[Selected extract]
===============

Creationists: ‘Museums Just Making Things Up’

Wednesday, March 10th, 2010

Source: Agence France-Presse

They plan to become doctors, researchers and professors, but these students from Liberty University, an evangelical school, also believe God created the Earth in a week, some 6,000 years ago.

Each year, a group of biology students at the Christian university based in Lynchburg, Virginia, travels to the Natural History Museum in Washington to learn about a theory they dismiss as incorrect — Darwin’s theory of evolution.

The young “creationists” examined a model of the Morganucodon rat, believed to be the first and common ancestor of mammals that appeared some 210 million years ago.

Lauren Dunn, 19, a second-year biology student, was unimpressed.

“210 million years, that’s arbitrary. They put that time to make up for what they don’t know,” she said.

Nathan Hubbard, a 20-year-old from Michigan and a first-year biology major who plans to become a doctor, regarded the model with suspicion.

“There is no scientific, biological genetic way that this, this rat, could become you,” he said, seemingly scandalized by the proposition.

Liberty University is the most prominent evangelical university in the United States, with some 12,000 students who adhere to strict rules and regulations regarding moral conduct.

Its biology curriculum includes a course on “Young Earth Creationism”, which juxtaposes Charles Darwin’s “Origin of the Species” with the Book of Genesis.

===============

[Supplied information]
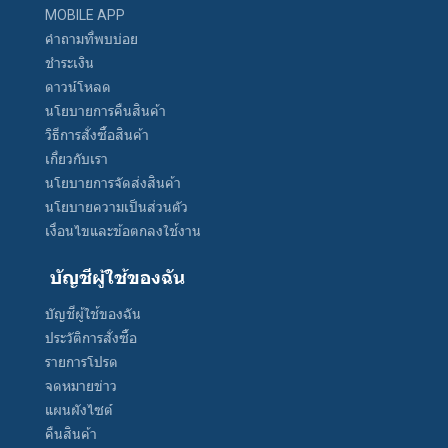
MOBILE APP
คำถามที่พบบ่อย
ชำระเงิน
ดาวน์โหลด
นโยบายการคืนสินค้า
วิธีการสั่งซื้อสินค้า
เกี่ยวกับเรา
นโยบายการจัดส่งสินค้า
นโยบายความเป็นส่วนตัว
เงื่อนไขและข้อตกลงใช้งาน
บัญชีผู้ใช้ของฉัน
บัญชีผู้ใช้ของฉัน
ประวัติการสั่งซื้อ
รายการโปรด
จดหมายข่าว
แผนผังไซต์
คืนสินค้า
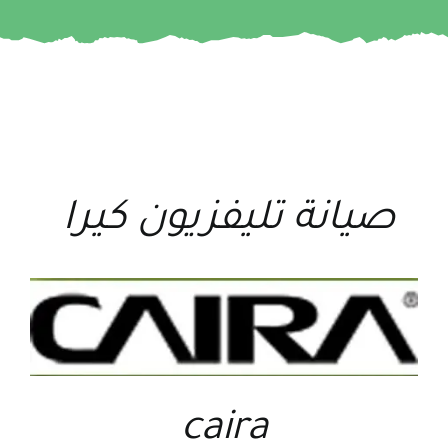
صيانة تليفزيون كيرا
caira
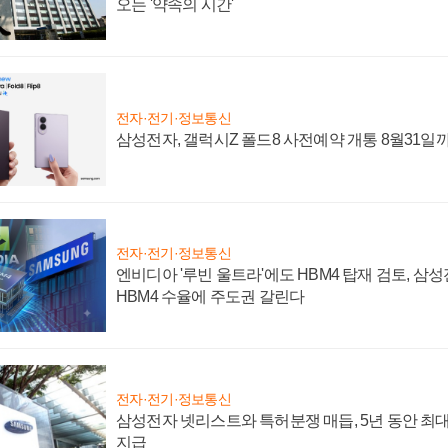
오는 '약속의 시간'
전자·전기·정보통신
삼성전자, 갤럭시Z 폴드8 사전예약 개통 8월31일
전자·전기·정보통신
엔비디아 '루빈 울트라'에도 HBM4 탑재 검토, 삼
HBM4 수율에 주도권 갈린다
전자·전기·정보통신
삼성전자 넷리스트와 특허분쟁 매듭, 5년 동안 최대
지급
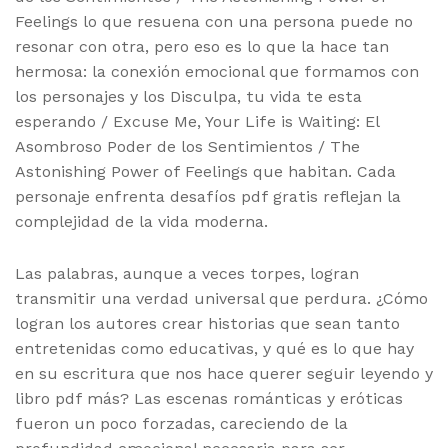
Feelings lo que resuena con una persona puede no
resonar con otra, pero eso es lo que la hace tan
hermosa: la conexión emocional que formamos con
los personajes y los Disculpa, tu vida te esta
esperando / Excuse Me, Your Life is Waiting: El
Asombroso Poder de los Sentimientos / The
Astonishing Power of Feelings que habitan. Cada
personaje enfrenta desafíos pdf gratis reflejan la
complejidad de la vida moderna.
Las palabras, aunque a veces torpes, logran
transmitir una verdad universal que perdura. ¿Cómo
logran los autores crear historias que sean tanto
entretenidas como educativas, y qué es lo que hay
en su escritura que nos hace querer seguir leyendo y
libro pdf más? Las escenas románticas y eróticas
fueron un poco forzadas, careciendo de la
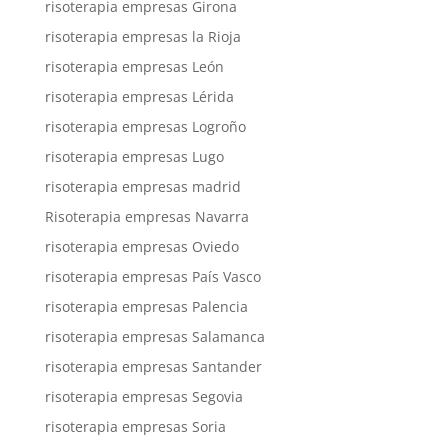
risoterapia empresas Girona
risoterapia empresas la Rioja
risoterapia empresas León
risoterapia empresas Lérida
risoterapia empresas Logroño
risoterapia empresas Lugo
risoterapia empresas madrid
Risoterapia empresas Navarra
risoterapia empresas Oviedo
risoterapia empresas País Vasco
risoterapia empresas Palencia
risoterapia empresas Salamanca
risoterapia empresas Santander
risoterapia empresas Segovia
risoterapia empresas Soria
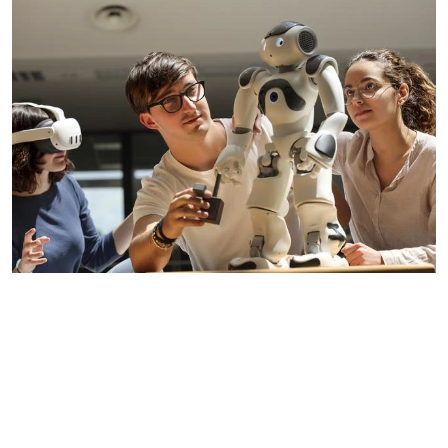
Un'offerta formativa ampia e innovativa,
sempre attenta alle sfide del futuro
Flessibilità e respiro Internazionale della
didattica, con 21 percorsi internazionali, 18 in
lingua inglese e 7 corsi di studio blended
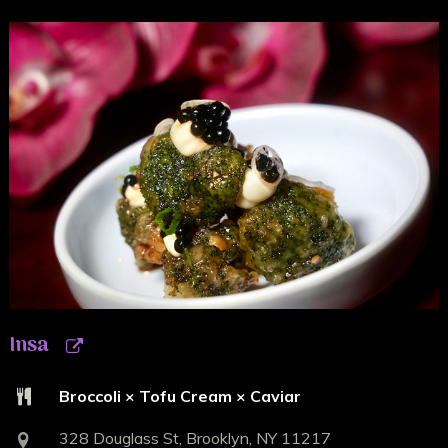
Insa
Broccoli × Tofu Cream × Caviar
328 Douglass St, Brooklyn, NY 11217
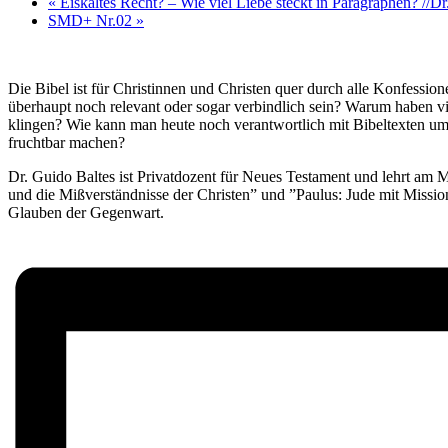
«
Eiskaltes Recht? – Wie viel Liebe steckt in Paragraphen? //Dr.
SMD+ Nr.02
»
Die Bibel ist für Christinnen und Christen quer durch alle Konfessi
überhaupt noch relevant oder sogar verbindlich sein? Warum haben vie
klingen? Wie kann man heute noch verantwortlich mit Bibeltexten um
fruchtbar machen?
Dr. Guido Baltes ist Privatdozent für Neues Testament und lehrt am
und die Mißverständnisse der Christen” und ”Paulus: Jude mit Missio
Glauben der Gegenwart.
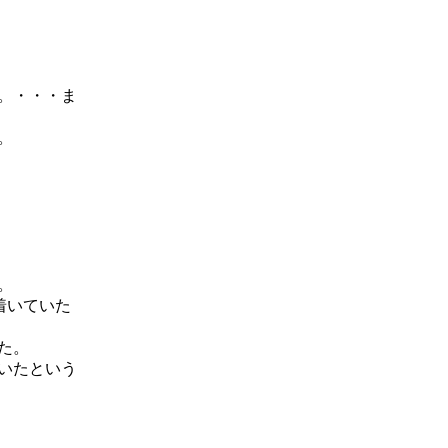
。・・・ま
。
。
着いていた
た。
いたという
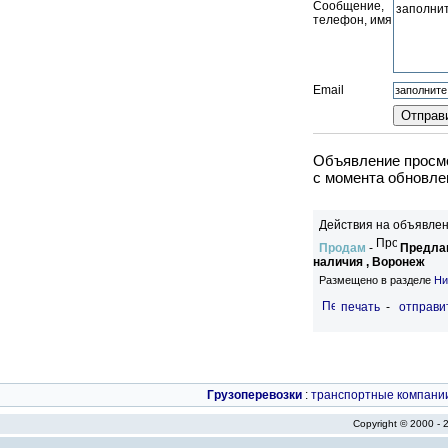
Сообщение,
телефон, имя
Email
Объявление просмо
c момента обновле
Действия на объявлен
Продам
-
Предлаг
наличия , Воронеж
Размещено в разделе
Ни
печать
-
отправи
Грузоперевозки
:
транспортные компани
Copyright © 2000 -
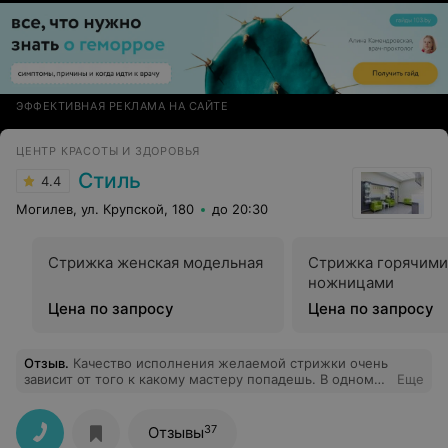
ЭФФЕКТИВНАЯ РЕКЛАМА НА САЙТЕ
ЦЕНТР КРАСОТЫ И ЗДОРОВЬЯ
Стиль
4.4
Могилев, ул. Крупской, 180
до 20:30
Стрижка женская модельная
Стрижка горячими
ножницами
Цена по запросу
Цена по запросу
Отзыв
.
Качество исполнения желаемой стрижки очень
зависит от того к какому мастеру попадешь. В одном
Еще
случае мастер (Светлана) встретит с улыбкой,
предложит и обсудит варианты, аккуратно обращаясь с
вашими волосами и выполняя весь спектр услуг,
37
Отзывы
включая необходимые средства для мытья, после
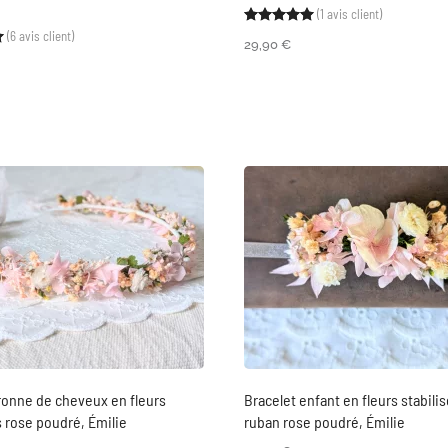
(
1
avis client)
Noté
1
5.00
sur 5 ba
(
6
avis client)
Noté
6
5.00
sur 5 basé sur
notations client
29,90
€
onne de cheveux en fleurs
Bracelet enfant en fleurs stabili
s rose poudré, Émilie
ruban rose poudré, Émilie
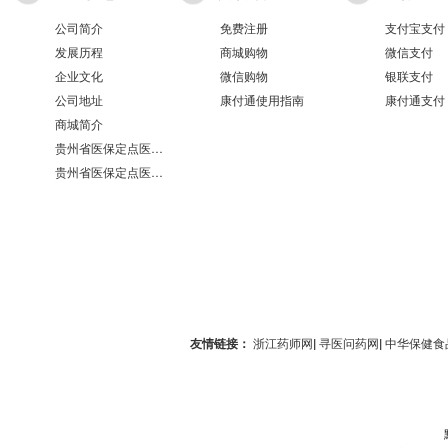
公司简介
免费注册
支付宝支付
发展历程
商城购物
微信支付
企业文化
微信购物
银联支付
公司地址
康付通使用指南
康付通支付
商城简介
贵州省医保定点医疗机构医保服务情况表（第551分店）
贵州省医保定点医疗机构医保服务情况表（第100分店）
友情链接：
浙江药师网
|
寻医问药网
|
中华保健食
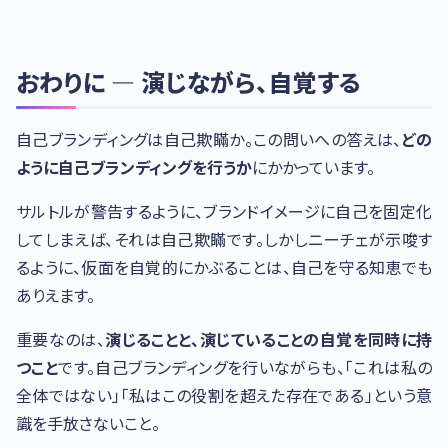
おわりに — 演じながら、自覚する
自己ブランディングは自己欺瞞か。この問いへの答えは、
どの
ように自己ブランディングを行うか
にかかっています。
サルトルが警告するように、ブランドイメージに自己を固定化
してしまえば、それは自己欺瞞です。しかしニーチェが示唆す
るように、仮面を自覚的にかぶることは、自己を守る知恵でも
ありえます。
重要なのは、
演じることと、演じていることの自覚を同時に持
つこと
です。自己ブランディングを行いながらも、「これは私の
全体ではない」「私はこの役割を超えた存在である」という意
識を手放さないこと。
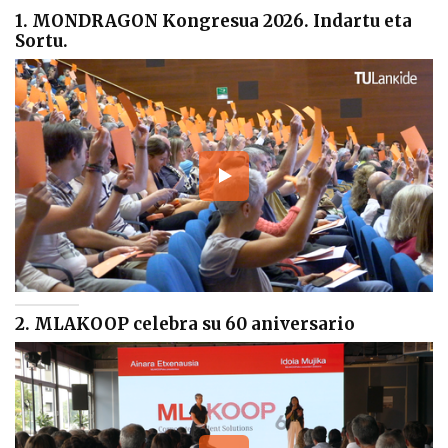
1. MONDRAGON Kongresua 2026. Indartu eta
Sortu.
2. MLAKOOP celebra su 60 aniversario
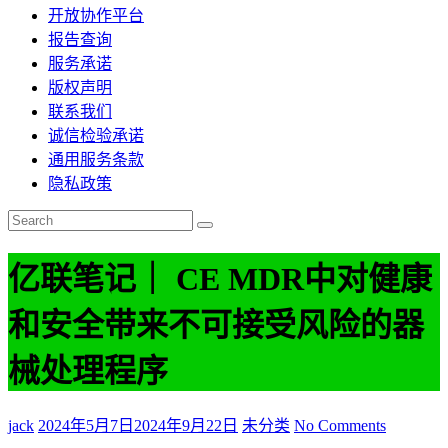
开放协作平台
报告查询
服务承诺
版权声明
联系我们
诚信检验承诺
通用服务条款
隐私政策
亿联笔记｜ CE MDR中对健康
和安全带来不可接受风险的器
械处理程序
jack
2024年5月7日
2024年9月22日
未分类
No Comments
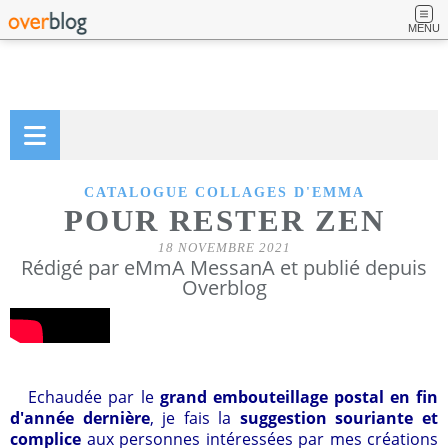
MENU
CATALOGUE COLLAGES D'EMMA
POUR RESTER ZEN
18 NOVEMBRE 2021
Rédigé par eMmA MessanA et publié depuis
Overblog
Echaudée par le
grand embouteillage postal en fin
d'année dernière
, je fais la
suggestion souriante et
complice
aux personnes intéressées par mes créations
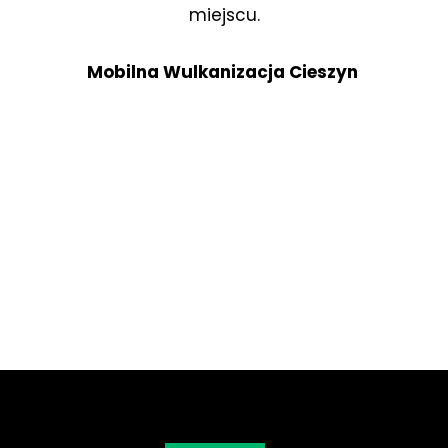
miejscu.
Mobilna Wulkanizacja Cieszyn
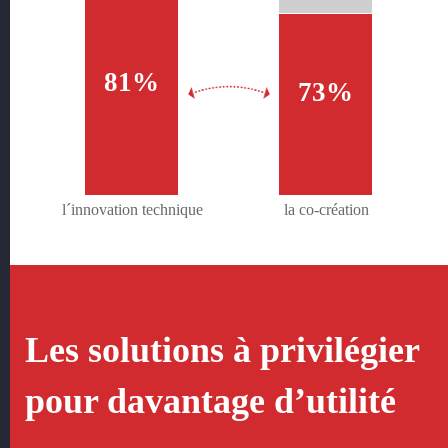
81%
73%
l´innovation technique
la co-création
Les solutions à privilégier
pour davantage d’utilité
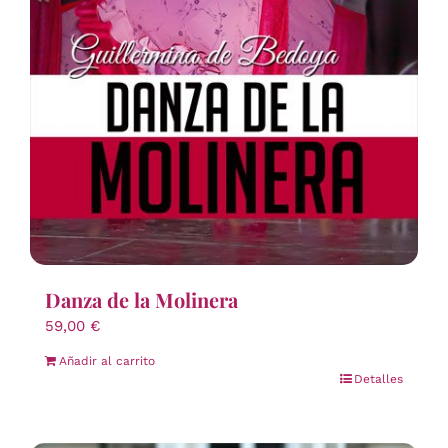
Danza de la Molinera
59,00
€
Añadir al carrito
Detalles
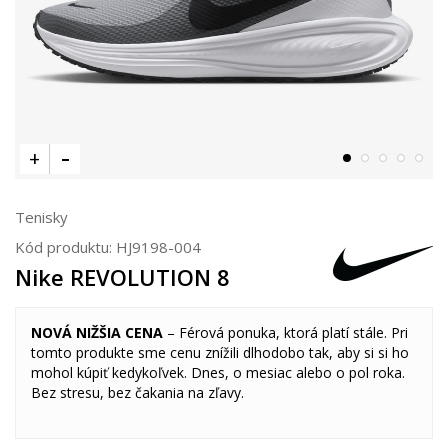
Tenisky
Kód produktu:
HJ9198-004
Nike REVOLUTION 8
NOVÁ NIŽŠIA CENA
– Férová ponuka, ktorá platí stále. Pri
tomto produkte sme cenu znížili dlhodobo tak, aby si si ho
mohol kúpiť kedykoľvek. Dnes, o mesiac alebo o pol roka.
Bez stresu, bez čakania na zľavy.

===============

[Actions to take]
1: Decide whether each statement agrees with the article on Liberty University biology students, answering yes or no and quoting the deciding words: (a) Lauren Dunn is a first-year biology student. (b) Liberty University has some 12,000 students. (c) Biology students from the university visit a museum in Washington every year.
2: Answer these questions from the article on Liberty University biology students:
(a) In what city and state is Liberty University based?
(b) How long ago is the Morganucodon believed to have appeared?
(c) Which two works does the "Young Earth Creationism" course set side by side?

[Answer list]
1:
(a) No: "a second-year biology student"
(b) Yes: "with some 12,000 students"
(c) Yes: "Each year, a group of biology students at the Christian university based in Lynchburg, Virginia, travels to the Natural History Museum in Washington"

2:
(a) Lynchburg, Virginia
(b) Some 210 million years ago
(c) Charles Darwin's "Origin of the Species" and the Book of Genesis